▶ _Task details_
Copy every line below that has the word "display" in it.

▶ _Dataset excerpts_
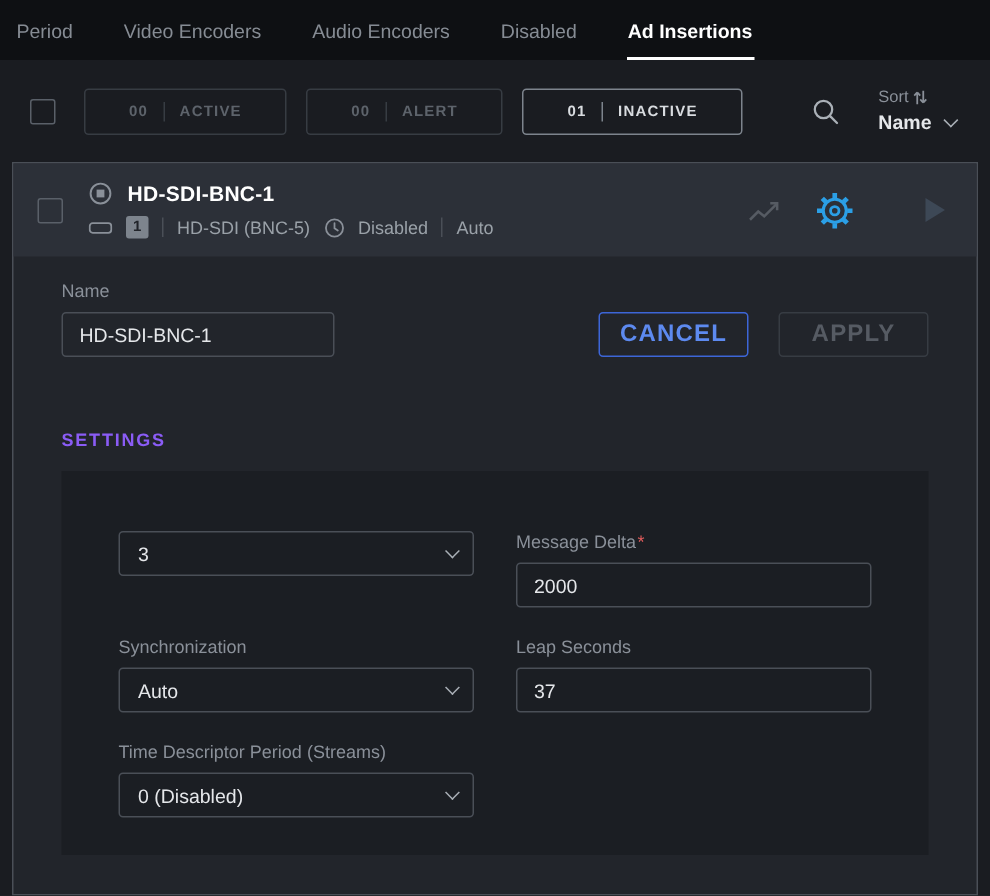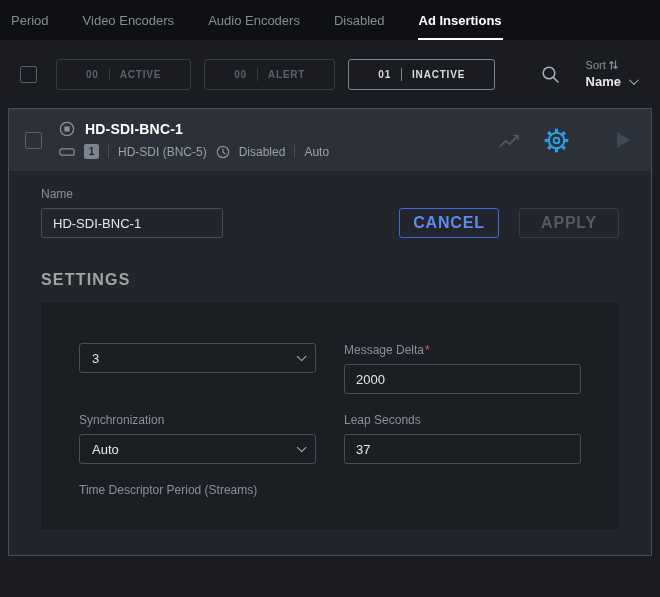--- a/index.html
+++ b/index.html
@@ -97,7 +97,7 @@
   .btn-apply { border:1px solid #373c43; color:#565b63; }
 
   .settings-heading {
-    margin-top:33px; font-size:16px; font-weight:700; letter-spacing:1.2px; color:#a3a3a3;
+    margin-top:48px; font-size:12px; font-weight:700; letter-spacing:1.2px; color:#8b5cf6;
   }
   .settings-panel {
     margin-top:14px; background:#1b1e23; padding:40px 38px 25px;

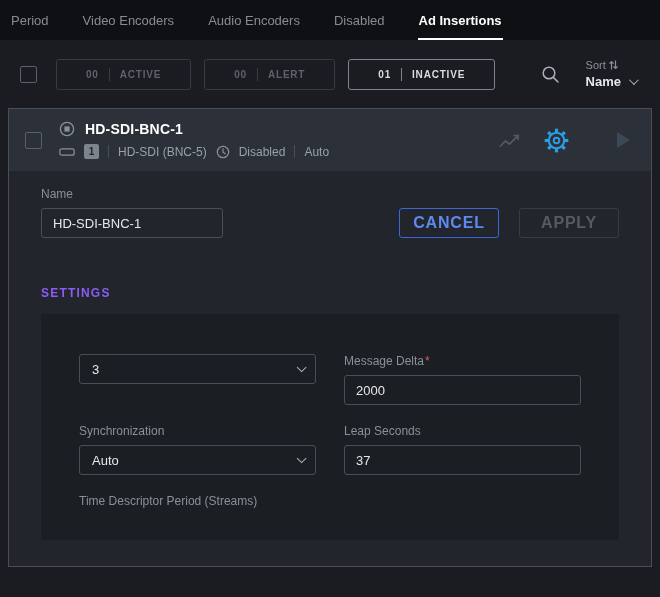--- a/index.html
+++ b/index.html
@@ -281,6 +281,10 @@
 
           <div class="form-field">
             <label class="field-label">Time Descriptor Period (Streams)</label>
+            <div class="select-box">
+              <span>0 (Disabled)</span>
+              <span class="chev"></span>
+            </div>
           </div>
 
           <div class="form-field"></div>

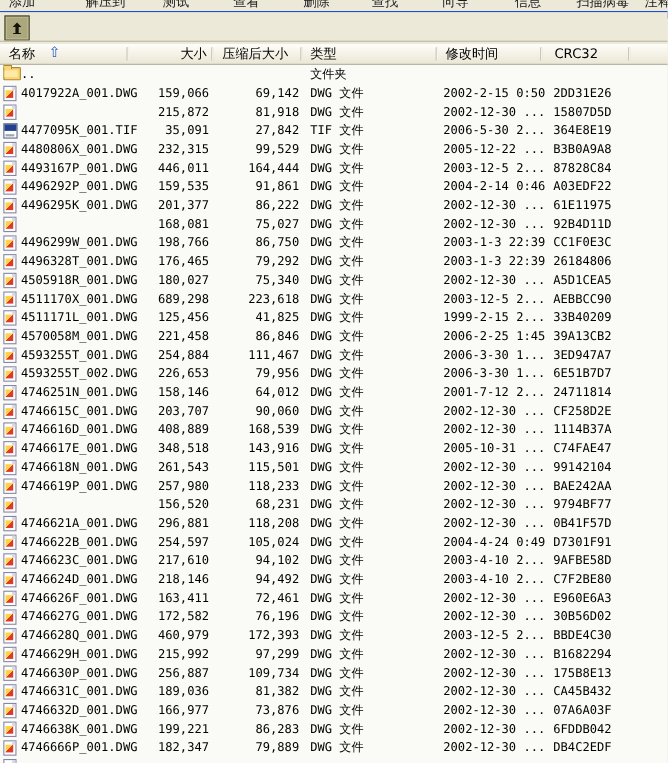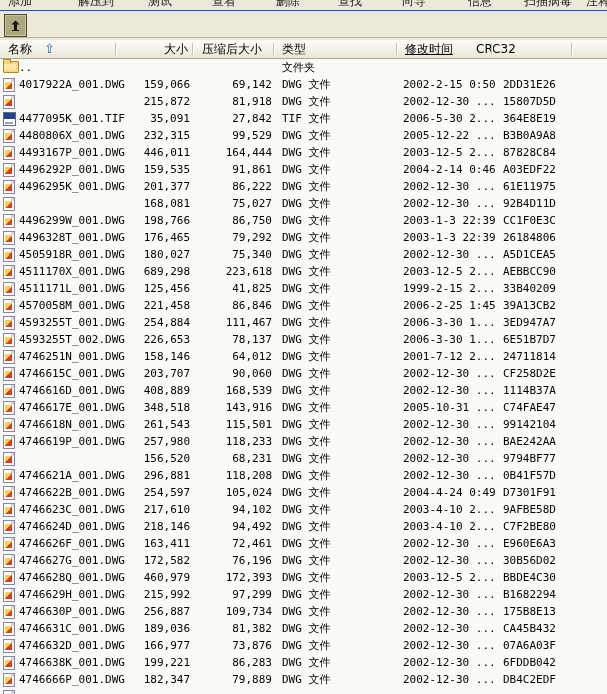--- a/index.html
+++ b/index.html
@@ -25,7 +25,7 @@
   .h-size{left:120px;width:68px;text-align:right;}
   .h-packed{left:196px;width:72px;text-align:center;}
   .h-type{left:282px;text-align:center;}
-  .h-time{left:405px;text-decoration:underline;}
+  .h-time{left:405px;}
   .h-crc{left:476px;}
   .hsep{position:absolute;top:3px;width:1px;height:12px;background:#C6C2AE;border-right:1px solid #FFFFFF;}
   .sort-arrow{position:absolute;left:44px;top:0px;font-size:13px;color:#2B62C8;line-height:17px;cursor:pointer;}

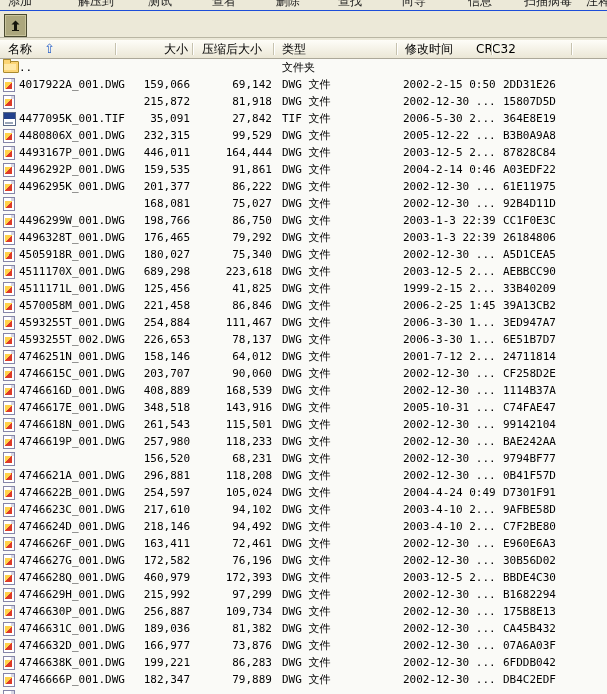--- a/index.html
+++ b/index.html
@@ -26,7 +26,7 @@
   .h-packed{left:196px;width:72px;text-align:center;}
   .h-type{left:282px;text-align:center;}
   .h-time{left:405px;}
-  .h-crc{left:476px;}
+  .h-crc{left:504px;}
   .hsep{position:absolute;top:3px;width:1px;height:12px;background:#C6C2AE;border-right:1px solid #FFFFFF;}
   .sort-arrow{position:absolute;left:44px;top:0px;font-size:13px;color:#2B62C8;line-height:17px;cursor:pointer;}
* * *
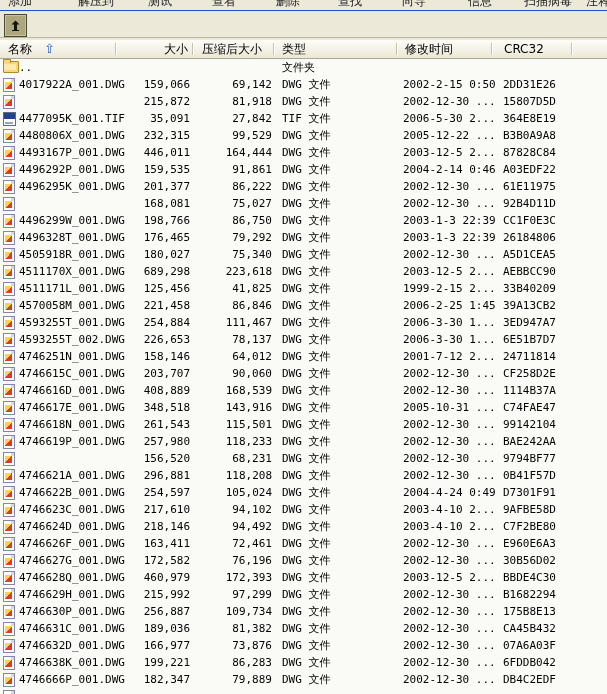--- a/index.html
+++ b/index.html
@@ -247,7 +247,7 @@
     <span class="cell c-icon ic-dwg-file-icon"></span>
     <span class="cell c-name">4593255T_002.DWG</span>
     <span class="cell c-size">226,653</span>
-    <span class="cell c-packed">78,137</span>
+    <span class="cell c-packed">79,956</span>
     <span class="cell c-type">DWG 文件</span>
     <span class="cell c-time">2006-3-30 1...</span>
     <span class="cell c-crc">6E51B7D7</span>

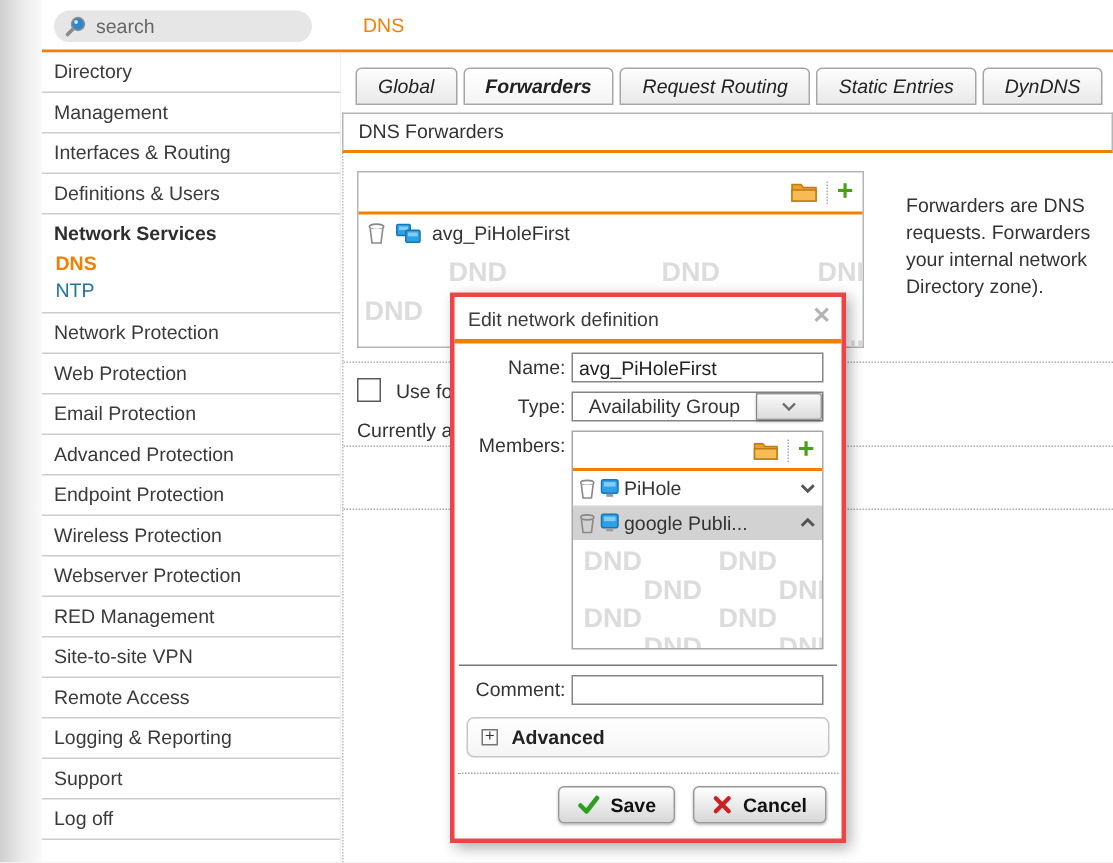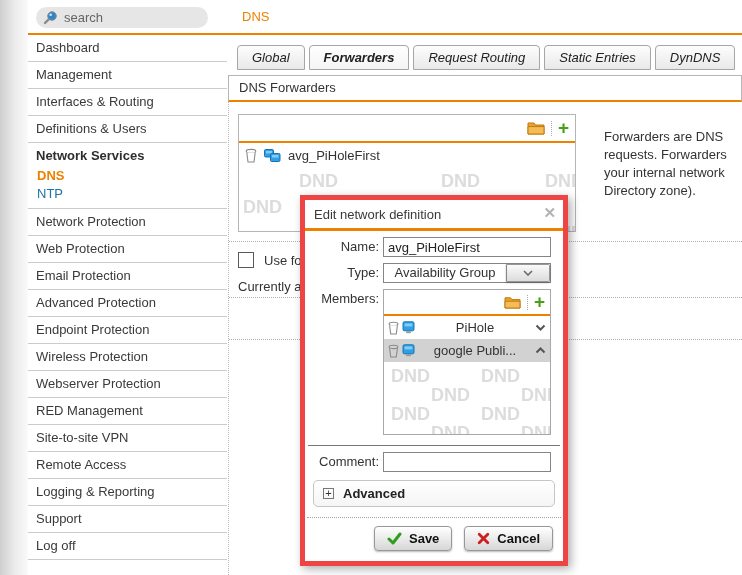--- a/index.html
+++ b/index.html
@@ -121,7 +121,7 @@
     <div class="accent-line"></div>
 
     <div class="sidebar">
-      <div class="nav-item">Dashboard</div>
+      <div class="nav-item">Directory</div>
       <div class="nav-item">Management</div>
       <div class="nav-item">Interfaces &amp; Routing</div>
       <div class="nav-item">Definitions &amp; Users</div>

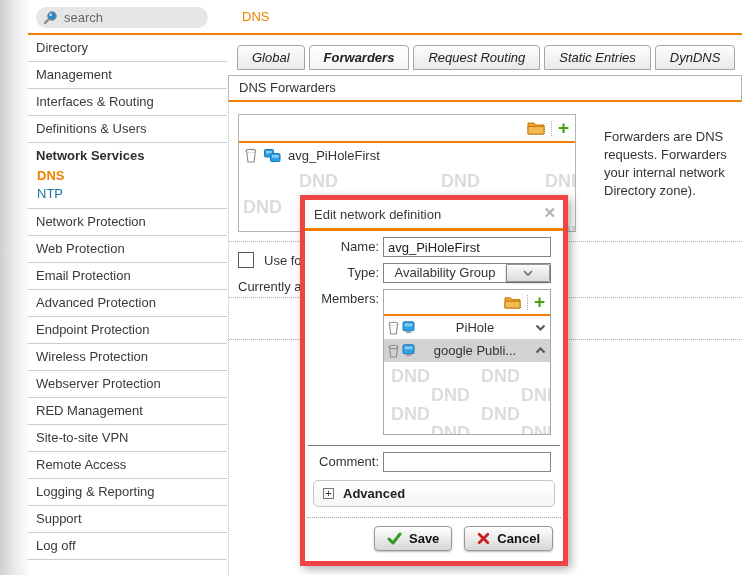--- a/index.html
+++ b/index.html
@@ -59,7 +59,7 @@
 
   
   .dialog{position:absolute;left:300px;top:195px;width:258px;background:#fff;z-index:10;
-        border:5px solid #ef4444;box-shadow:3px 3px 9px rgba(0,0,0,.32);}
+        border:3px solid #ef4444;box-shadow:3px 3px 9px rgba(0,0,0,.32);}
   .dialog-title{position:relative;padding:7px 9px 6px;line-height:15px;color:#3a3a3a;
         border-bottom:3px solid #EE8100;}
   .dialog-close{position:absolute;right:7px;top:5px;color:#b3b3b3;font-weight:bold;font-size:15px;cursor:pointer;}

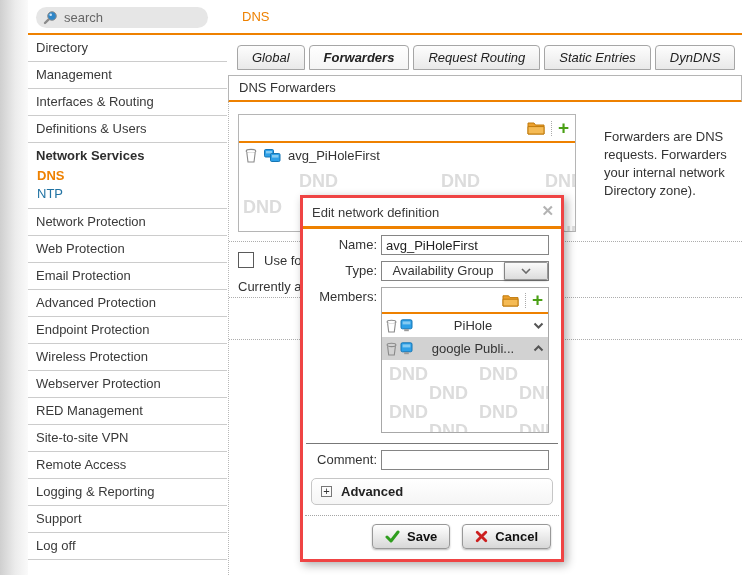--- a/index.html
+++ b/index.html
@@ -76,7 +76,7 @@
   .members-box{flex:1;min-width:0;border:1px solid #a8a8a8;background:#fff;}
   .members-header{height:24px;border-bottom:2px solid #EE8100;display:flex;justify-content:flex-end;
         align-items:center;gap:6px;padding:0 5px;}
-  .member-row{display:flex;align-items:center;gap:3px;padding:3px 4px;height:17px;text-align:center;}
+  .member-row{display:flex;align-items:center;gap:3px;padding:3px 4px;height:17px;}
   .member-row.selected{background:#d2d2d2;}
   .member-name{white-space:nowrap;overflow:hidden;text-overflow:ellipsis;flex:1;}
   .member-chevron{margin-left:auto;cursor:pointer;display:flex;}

▶ _Written reply_
   .members-header{height:24px;border-bottom:2px solid #EE8100;display:flex;justify-content:flex-end;
-  .member-row{display:flex;align-items:center;gap:3px;padding:3px 4px;height:17px;text-align:center;}
+  .member-row{display:flex;align-items:center;gap:3px;padding:3px 4px;height:17px;}
   .member-chevron{margin-left:auto;cursor:pointer;display:flex;}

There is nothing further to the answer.